### Problem details
Write out the text of the listing below again, replacing each "El Jadida" with "Essaouira" and changing nothing else. Leave out the pictures.
::::::::::
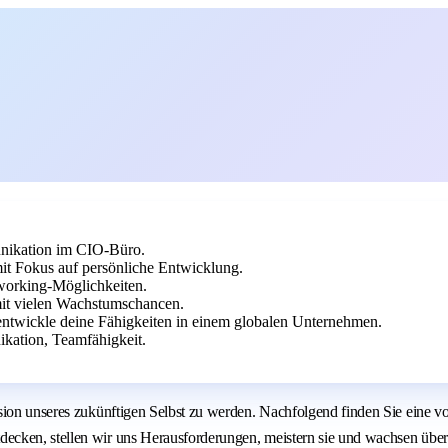
nikation im CIO-Büro.
t Fokus auf persönliche Entwicklung.
working-Möglichkeiten.
mit vielen Wachstumschancen.
ntwickle deine Fähigkeiten in einem globalen Unternehmen.
kation, Teamfähigkeit.
sion unseres zukünftigen Selbst zu werden. Nachfolgend finden Sie eine v
ecken, stellen wir uns Herausforderungen, meistern sie und wachsen über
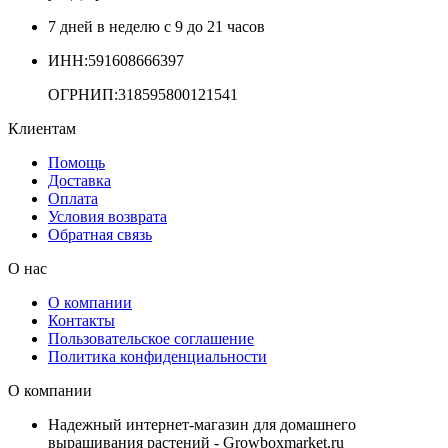
7 дней в неделю с 9 до 21 часов
ИНН:591608666397
ОГРНИП:318595800121541
Клиентам
Помощь
Доставка
Оплата
Условия возврата
Обратная связь
О нас
О компании
Контакты
Пользовательское соглашение
Политика конфиденциальности
О компании
Надежный интернет-магазин для домашнего
выращивания растений - Growboxmarket.ru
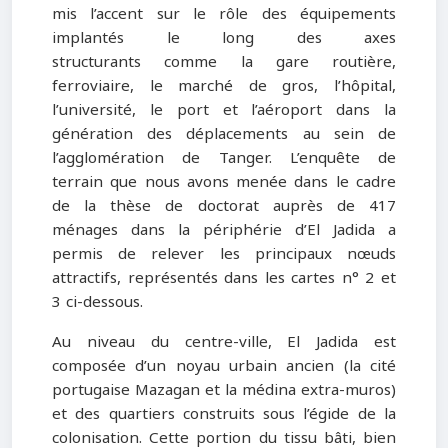
mis l’accent sur le rôle des équipements
implantés le long des axes
structurants comme la gare routière,
ferroviaire, le marché de gros, l’hôpital,
l’université, le port et l’aéroport dans la
génération des déplacements au sein de
l’agglomération de Tanger. L’enquête de
terrain que nous avons menée dans le cadre
de la thèse de doctorat auprès de 417
ménages dans la périphérie d’El Jadida a
permis de relever les principaux nœuds
attractifs, représentés dans les cartes n° 2 et
3 ci-dessous.
Au niveau du centre-ville, El Jadida est
composée d’un noyau urbain ancien (la cité
portugaise Mazagan et la médina extra-muros)
et des quartiers construits sous l’égide de la
colonisation. Cette portion du tissu bâti, bien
::::::::::
### Exercise answer
nikation im CIO-Büro.
t Fokus auf persönliche Entwicklung.
working-Möglichkeiten.
mit vielen Wachstumschancen.
ntwickle deine Fähigkeiten in einem globalen Unternehmen.
kation, Teamfähigkeit.
sion unseres zukünftigen Selbst zu werden. Nachfolgend finden Sie eine v
ecken, stellen wir uns Herausforderungen, meistern sie und wachsen über
7 дней в неделю с 9 до 21 часов
ИНН:591608666397
ОГРНИП:318595800121541
Клиентам
Помощь
Доставка
Оплата
Условия возврата
Обратная связь
О нас
О компании
Контакты
Пользовательское соглашение
Политика конфиденциальности
О компании
Надежный интернет-магазин для домашнего
выращивания растений - Growboxmarket.ru
mis l’accent sur le rôle des équipements
implantés le long des axes
structurants comme la gare routière,
ferroviaire, le marché de gros, l’hôpital,
l’université, le port et l’aéroport dans la
génération des déplacements au sein de
l’agglomération de Tanger. L’enquête de
terrain que nous avons menée dans le cadre
de la thèse de doctorat auprès de 417
ménages dans la périphérie d’Essaouira a
permis de relever les principaux nœuds
attractifs, représentés dans les cartes n° 2 et
3 ci-dessous.
Au niveau du centre-ville, Essaouira est
composée d’un noyau urbain ancien (la cité
portugaise Mazagan et la médina extra-muros)
et des quartiers construits sous l’égide de la
colonisation. Cette portion du tissu bâti, bien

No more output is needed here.